Your assignment ▸ Pictures stay out of the output. Return exactly the lines below from the one with "left eye: (332, 282)" down to the one with "left knee: (445, 132)", both included, and nothing more.
▼
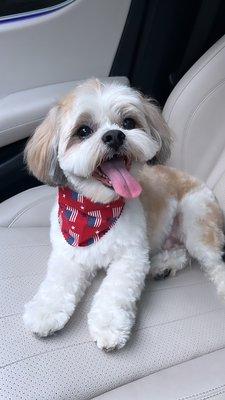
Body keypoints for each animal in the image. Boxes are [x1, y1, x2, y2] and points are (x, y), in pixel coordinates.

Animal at [23, 78, 225, 350]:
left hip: (197, 220)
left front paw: (108, 327)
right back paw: (161, 266)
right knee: (181, 253)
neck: (94, 211)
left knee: (213, 263)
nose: (114, 135)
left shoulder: (130, 258)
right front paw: (44, 312)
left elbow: (114, 292)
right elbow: (56, 284)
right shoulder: (69, 255)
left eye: (128, 123)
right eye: (83, 131)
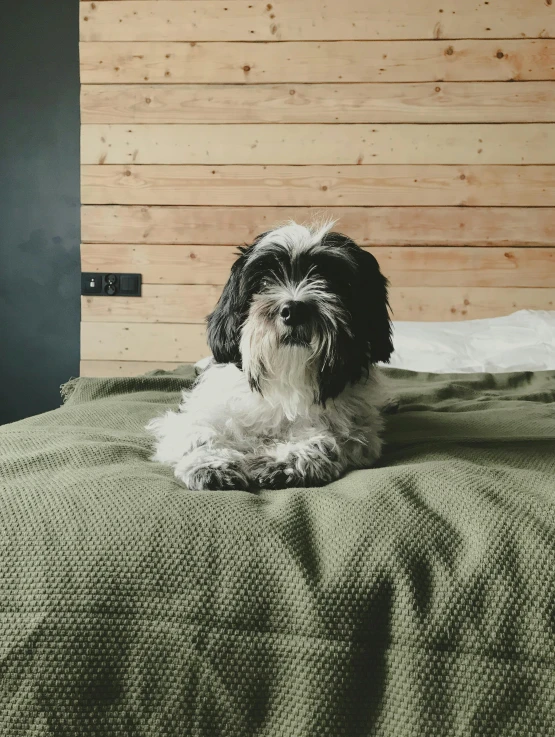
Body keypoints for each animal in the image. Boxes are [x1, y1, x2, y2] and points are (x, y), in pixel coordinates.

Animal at [146, 221, 394, 492]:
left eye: (332, 282)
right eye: (265, 283)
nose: (294, 309)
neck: (286, 382)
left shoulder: (357, 431)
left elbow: (324, 439)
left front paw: (286, 462)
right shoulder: (197, 415)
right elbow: (199, 431)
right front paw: (212, 464)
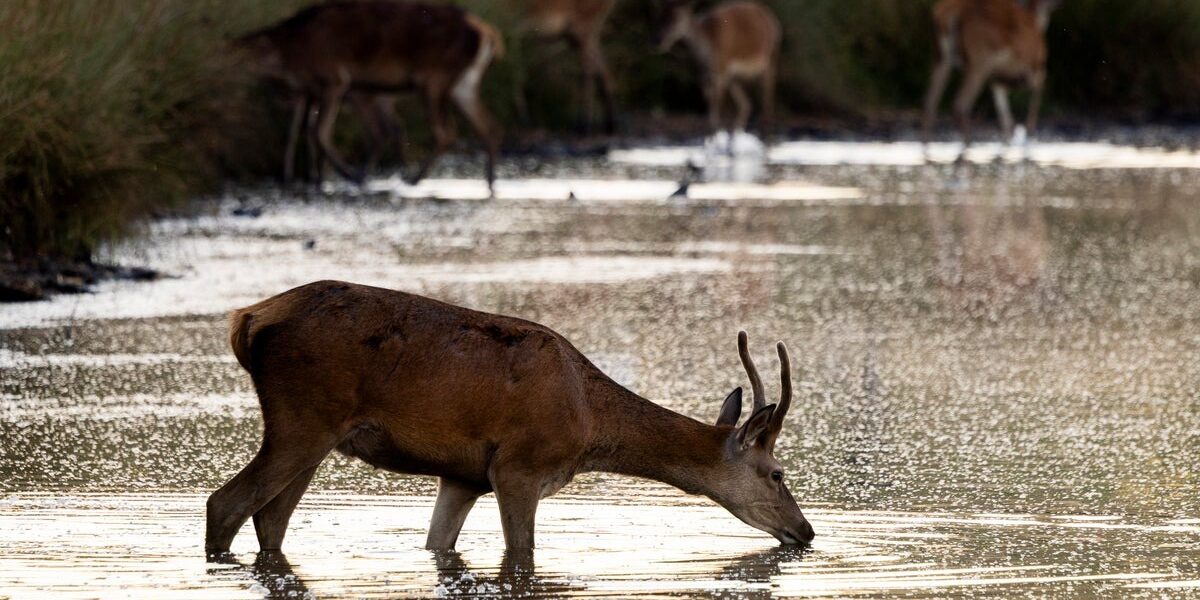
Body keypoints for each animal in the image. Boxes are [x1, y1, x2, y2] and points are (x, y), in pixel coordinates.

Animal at [205, 280, 814, 556]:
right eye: (778, 473)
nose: (806, 530)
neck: (589, 423)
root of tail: (247, 319)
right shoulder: (518, 466)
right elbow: (522, 552)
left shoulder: (464, 475)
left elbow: (438, 544)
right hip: (302, 417)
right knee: (226, 503)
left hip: (314, 432)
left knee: (270, 519)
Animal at [234, 1, 504, 191]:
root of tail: (489, 35)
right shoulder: (316, 90)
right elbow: (302, 131)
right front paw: (312, 178)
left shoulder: (337, 80)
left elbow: (320, 132)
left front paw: (346, 174)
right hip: (462, 85)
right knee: (487, 126)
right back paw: (489, 182)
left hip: (433, 79)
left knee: (445, 132)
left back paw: (413, 179)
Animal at [514, 0, 619, 134]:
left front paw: (523, 120)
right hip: (574, 35)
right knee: (602, 69)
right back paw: (609, 126)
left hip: (583, 28)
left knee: (588, 71)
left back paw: (584, 127)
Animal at [657, 0, 781, 138]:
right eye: (659, 16)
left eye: (676, 18)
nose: (657, 40)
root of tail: (773, 20)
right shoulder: (705, 75)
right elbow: (710, 101)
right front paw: (713, 135)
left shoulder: (721, 68)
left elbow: (716, 104)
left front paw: (716, 135)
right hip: (735, 75)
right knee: (747, 104)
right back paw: (738, 133)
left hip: (771, 57)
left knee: (767, 99)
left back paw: (766, 135)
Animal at [921, 0, 1063, 160]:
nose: (1058, 4)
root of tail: (945, 14)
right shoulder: (1036, 68)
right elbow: (1034, 102)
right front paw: (1029, 140)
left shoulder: (996, 80)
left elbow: (1006, 117)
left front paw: (1007, 143)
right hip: (980, 60)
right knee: (960, 103)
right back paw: (967, 146)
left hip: (940, 58)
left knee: (929, 101)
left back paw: (927, 148)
▲
Result ▸
left eye: (332, 282)
right eye: (265, 283)
nose: (294, 309)
neck: (286, 382)
left shoulder: (357, 431)
left elbow: (324, 439)
left front paw: (286, 462)
right shoulder: (197, 415)
right elbow: (199, 431)
right front paw: (212, 464)
Body keypoints for each animal in the image. Boxes are [x1, y1, x2, y2] and points are (x, y), in pixel coordinates.

Animal at [205, 280, 814, 556]:
right eye: (778, 473)
nose: (806, 530)
neck: (589, 423)
root of tail: (247, 319)
right shoulder: (518, 466)
right elbow: (522, 552)
left shoulder: (464, 475)
left elbow: (438, 544)
right hip: (302, 417)
right knee: (226, 503)
left hip: (314, 432)
left knee: (270, 519)
Animal at [234, 1, 504, 191]:
root of tail: (489, 35)
right shoulder: (316, 90)
right elbow: (302, 131)
right front paw: (312, 178)
left shoulder: (337, 80)
left elbow: (320, 132)
left front paw: (346, 174)
right hip: (462, 85)
right knee: (487, 126)
right back paw: (489, 182)
left hip: (433, 79)
left knee: (445, 132)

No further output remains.